Mas o fato é que esse acerto na ordem de prioridades das coisas na vida está profundamente ligado àquilo que desejamos. Cada objeto de nossos desejos representa um tesouro, uma pérola valiosa. Passamos a vida procurando pérolas, pérolas finas, pérolas preciosas.

Há pessoas que têm uma vida afetiva confusa e tentam relacionar-se intimamente com muitas pessoas, simultaneamente. Todavia, em geral, a intimidade que alcançam com elas não é mais do que a do nível físico. No dia em que uma pessoa dessas encontra alguém cuja alma une-se à sua e descobre-se numa relação em que a intimidade alcança e ultrapassa o nível das emoções e atinge os lugares mais recônditos do seu ser, sua alma, seu espírito – nesse dia – são capazes de deixar cem relações superficiais, ou até mais, para usufruírem uma única – intensa e intimamente. Trata-se de alguém que achou uma fina pérola, de grande valor.

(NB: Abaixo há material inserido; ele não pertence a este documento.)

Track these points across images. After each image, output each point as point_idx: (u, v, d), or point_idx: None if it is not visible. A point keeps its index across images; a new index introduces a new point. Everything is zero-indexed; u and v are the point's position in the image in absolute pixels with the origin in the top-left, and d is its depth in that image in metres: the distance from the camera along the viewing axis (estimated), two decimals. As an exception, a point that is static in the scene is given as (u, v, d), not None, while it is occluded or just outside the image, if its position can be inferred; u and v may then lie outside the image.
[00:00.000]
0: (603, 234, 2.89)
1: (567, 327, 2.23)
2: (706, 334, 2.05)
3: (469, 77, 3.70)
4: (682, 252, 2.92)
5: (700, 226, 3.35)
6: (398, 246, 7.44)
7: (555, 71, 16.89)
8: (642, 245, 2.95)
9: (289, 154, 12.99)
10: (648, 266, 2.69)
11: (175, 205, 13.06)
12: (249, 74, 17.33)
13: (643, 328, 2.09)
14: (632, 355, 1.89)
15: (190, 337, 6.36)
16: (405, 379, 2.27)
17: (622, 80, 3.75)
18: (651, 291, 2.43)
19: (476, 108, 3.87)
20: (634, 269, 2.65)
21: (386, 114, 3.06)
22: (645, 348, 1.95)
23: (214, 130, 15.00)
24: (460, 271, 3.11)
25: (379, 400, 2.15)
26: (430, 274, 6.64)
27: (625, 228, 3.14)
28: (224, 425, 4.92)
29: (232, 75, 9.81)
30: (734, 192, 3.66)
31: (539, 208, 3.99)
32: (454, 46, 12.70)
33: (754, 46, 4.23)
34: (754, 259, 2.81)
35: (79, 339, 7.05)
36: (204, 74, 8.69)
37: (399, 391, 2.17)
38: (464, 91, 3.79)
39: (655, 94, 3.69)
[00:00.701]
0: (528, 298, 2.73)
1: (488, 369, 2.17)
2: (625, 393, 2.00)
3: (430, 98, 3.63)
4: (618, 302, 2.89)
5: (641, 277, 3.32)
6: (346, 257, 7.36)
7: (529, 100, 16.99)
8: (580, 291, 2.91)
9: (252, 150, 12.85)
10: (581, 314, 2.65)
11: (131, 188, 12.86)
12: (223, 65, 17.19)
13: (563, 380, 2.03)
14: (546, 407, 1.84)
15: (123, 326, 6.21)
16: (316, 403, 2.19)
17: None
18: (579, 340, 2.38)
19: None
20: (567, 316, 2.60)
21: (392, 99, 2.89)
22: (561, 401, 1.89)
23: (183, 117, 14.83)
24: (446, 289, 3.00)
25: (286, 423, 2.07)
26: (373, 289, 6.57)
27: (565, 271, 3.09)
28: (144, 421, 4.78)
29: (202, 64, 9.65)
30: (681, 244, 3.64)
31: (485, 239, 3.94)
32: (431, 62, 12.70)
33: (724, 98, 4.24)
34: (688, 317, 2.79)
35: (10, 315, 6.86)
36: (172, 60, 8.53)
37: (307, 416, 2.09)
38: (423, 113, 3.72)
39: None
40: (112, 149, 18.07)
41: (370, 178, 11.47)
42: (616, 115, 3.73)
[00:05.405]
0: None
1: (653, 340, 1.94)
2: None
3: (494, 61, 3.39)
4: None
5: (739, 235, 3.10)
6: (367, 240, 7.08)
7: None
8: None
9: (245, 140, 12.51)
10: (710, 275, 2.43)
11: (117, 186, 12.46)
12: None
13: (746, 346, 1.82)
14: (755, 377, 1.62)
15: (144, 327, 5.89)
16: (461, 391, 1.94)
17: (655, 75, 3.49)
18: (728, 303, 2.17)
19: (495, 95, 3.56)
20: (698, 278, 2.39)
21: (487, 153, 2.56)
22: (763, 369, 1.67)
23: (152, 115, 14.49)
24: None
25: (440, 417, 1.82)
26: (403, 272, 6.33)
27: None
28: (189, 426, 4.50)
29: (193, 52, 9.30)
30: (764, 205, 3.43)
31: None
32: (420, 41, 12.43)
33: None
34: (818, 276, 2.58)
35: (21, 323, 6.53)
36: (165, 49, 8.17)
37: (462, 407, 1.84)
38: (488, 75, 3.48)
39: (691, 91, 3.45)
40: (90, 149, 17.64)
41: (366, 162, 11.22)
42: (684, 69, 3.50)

A metáfora aplica-se bem aos relacionamentos pessoais. Mas aplica-se também a todos os outros níveis de nossas vidas: carreira, pesquisas, projetos, crenças...

A parábola mencionada acima usa tal metáfora para falar de uma pérola que é mais preciosa do que qualquer outra fina pérola que já tenha vindo ocupar um bom lugar numa ordem certa nas prioridades de nossas vidas. A pérola é de todo preciosa e tão preciosa é que torna difícil dizer se a possuímos ou ela é quem nos possui. Para possuí-la ou ser por ela possuídos, seríamos capazes de entregar todas as mais finas pérolas que buscamos e adquirimos ao longo de nossas vidas: nossos relacionamentos preciosos, nossas frutíferas e dignas carreiras, nossas relevantes pesquisas, nossos projetos imprescindíveis, nossas crenças mais antigas...

A crise, a angústia, a grande questão de todo ser humano é essa: a necessidade, o desejo de achar a pérola de grande valor. O perigo é encontrá-la e não se dar conta disso e continuar atribuindo às outras coisas um valor maior do que elas realmente têm.
Não há nada mais precioso do que encontrar a pérola de grande valor. Não há nada mais precioso do que viver conscientemente nossa posição de cidadãos do Reino do Céu, entendendo que esse é o grande tesouro, a pérola de valor inestimável.